THE PROBLEM
Collect each line of the records that contains the string "qSketchRegion".

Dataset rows
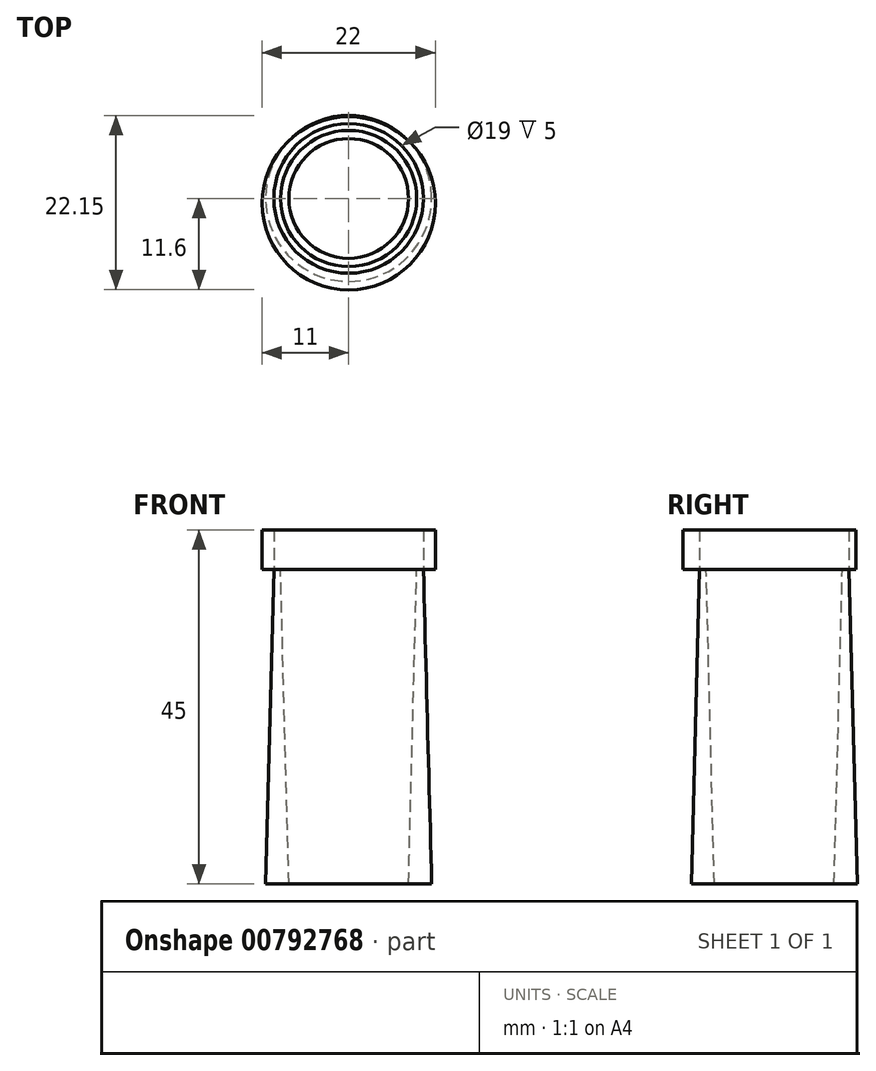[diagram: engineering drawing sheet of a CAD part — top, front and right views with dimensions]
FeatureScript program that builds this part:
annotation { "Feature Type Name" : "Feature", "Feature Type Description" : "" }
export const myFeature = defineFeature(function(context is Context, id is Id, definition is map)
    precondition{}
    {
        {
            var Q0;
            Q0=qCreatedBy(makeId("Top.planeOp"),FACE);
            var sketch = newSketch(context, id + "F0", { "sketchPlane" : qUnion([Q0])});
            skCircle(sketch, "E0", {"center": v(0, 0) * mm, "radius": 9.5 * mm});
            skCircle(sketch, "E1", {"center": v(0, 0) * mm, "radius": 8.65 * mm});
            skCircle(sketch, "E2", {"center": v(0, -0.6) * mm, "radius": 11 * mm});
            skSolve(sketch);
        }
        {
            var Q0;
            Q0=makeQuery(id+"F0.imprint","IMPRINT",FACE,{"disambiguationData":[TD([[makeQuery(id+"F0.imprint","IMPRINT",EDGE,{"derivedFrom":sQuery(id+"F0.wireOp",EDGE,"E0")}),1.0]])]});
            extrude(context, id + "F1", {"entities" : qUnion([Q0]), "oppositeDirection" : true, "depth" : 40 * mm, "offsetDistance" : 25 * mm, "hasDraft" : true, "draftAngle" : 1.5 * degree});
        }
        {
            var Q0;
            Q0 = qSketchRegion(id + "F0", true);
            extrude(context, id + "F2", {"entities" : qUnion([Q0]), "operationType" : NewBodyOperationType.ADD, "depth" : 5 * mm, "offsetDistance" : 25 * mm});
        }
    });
* * *
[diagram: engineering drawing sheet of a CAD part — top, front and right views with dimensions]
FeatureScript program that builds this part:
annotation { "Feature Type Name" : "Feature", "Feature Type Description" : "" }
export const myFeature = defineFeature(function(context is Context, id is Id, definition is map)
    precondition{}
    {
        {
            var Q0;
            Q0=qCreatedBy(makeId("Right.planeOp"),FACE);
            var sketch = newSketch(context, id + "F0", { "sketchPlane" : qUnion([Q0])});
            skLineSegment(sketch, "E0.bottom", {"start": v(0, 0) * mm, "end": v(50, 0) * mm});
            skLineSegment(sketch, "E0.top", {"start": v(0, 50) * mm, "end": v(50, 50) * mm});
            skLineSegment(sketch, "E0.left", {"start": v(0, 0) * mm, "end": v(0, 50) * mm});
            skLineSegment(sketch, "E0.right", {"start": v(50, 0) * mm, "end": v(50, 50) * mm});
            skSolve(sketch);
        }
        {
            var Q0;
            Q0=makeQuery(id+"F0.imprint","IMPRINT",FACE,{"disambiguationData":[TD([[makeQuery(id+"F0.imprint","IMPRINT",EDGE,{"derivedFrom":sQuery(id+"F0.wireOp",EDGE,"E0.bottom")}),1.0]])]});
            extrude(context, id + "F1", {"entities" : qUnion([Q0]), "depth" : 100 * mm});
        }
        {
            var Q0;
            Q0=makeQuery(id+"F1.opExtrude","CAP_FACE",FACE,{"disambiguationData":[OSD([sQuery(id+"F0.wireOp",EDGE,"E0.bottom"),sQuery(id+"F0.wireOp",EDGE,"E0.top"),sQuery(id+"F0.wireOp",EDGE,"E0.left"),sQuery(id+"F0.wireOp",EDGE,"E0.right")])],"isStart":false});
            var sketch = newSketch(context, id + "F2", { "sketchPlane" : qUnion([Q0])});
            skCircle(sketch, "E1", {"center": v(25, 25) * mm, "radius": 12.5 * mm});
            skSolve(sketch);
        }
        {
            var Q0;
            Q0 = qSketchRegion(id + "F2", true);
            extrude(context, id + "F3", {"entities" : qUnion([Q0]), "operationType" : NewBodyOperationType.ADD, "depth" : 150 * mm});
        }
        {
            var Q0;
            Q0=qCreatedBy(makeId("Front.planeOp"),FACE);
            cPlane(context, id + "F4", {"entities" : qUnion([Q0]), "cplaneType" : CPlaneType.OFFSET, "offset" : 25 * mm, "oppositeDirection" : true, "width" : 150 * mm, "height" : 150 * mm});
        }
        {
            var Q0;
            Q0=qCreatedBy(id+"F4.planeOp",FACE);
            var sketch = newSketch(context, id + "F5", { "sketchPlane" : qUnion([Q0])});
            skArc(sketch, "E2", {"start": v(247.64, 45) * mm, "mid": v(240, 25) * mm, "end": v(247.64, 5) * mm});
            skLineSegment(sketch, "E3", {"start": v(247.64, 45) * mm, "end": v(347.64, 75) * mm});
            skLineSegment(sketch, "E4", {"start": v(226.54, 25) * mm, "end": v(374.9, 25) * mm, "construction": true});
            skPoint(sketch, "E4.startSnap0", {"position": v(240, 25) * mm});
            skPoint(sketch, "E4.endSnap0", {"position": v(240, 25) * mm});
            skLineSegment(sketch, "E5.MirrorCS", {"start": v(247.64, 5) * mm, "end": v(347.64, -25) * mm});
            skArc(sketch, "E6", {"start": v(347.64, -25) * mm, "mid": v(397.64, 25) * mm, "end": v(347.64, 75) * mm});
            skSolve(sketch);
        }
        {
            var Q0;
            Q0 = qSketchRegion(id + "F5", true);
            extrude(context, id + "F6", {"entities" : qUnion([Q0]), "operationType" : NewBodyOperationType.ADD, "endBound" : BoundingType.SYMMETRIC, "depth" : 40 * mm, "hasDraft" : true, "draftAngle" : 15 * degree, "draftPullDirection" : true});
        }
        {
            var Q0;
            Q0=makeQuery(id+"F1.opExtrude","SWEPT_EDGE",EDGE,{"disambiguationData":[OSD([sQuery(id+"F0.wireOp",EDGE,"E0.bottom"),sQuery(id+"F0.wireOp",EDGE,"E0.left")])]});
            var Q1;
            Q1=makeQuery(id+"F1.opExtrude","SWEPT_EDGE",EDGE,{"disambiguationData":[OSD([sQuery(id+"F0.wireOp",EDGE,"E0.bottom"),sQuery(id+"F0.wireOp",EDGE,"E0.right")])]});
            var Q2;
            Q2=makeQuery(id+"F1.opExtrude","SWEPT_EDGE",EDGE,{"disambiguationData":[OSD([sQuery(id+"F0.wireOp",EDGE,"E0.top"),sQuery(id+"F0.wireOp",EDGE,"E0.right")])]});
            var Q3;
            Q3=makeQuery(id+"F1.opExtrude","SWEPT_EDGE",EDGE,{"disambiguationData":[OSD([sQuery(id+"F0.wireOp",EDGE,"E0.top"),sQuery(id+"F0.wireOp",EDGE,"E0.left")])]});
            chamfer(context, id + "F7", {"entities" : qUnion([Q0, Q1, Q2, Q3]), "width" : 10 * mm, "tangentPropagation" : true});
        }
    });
...
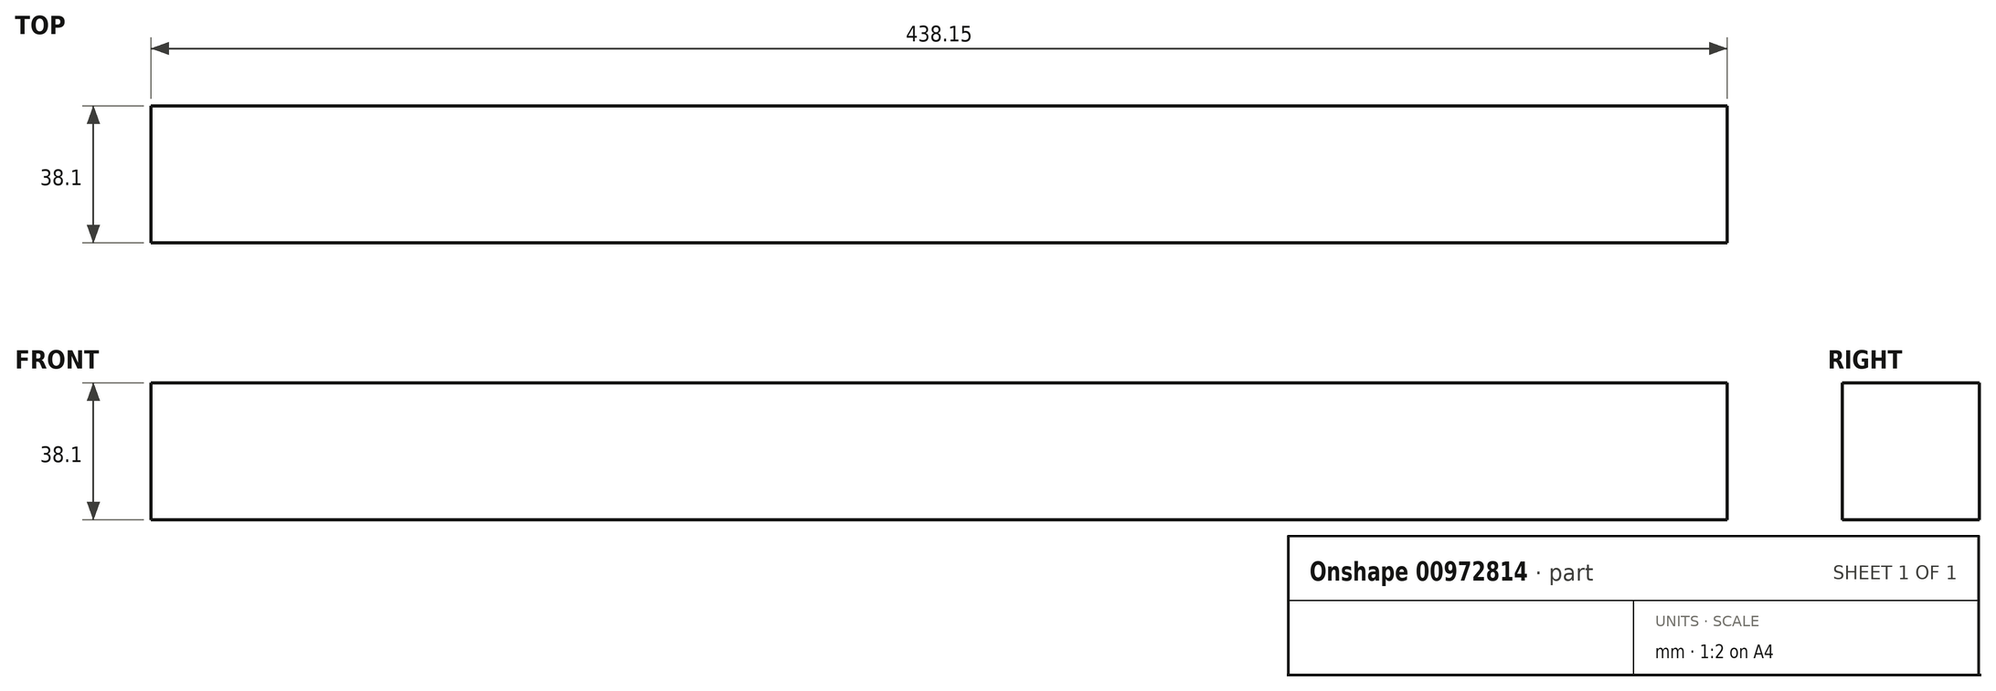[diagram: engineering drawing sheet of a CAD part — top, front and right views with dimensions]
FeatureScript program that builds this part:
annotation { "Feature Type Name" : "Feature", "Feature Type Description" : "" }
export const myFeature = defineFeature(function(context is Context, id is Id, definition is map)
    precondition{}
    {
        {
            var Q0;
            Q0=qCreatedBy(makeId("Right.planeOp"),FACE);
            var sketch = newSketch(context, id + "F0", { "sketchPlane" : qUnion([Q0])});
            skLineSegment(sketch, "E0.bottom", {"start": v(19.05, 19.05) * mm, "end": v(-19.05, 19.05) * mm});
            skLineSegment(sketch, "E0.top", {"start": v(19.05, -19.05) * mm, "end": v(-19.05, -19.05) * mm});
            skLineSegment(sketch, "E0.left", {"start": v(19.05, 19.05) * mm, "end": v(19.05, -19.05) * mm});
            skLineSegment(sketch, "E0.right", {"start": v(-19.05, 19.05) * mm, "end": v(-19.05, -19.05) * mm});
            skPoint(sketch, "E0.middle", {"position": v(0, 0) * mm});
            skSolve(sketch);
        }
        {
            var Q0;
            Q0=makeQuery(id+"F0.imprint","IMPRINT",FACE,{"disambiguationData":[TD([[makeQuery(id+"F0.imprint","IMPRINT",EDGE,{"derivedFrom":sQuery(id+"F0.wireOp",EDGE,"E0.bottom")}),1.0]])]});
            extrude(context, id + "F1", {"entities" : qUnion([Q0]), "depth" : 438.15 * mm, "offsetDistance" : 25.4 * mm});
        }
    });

OUTPUT FOR THIS EXERCISE
            Q0 = qSketchRegion(id + "F0", true);
            Q0 = qSketchRegion(id + "F2", true);
            Q0 = qSketchRegion(id + "F5", true);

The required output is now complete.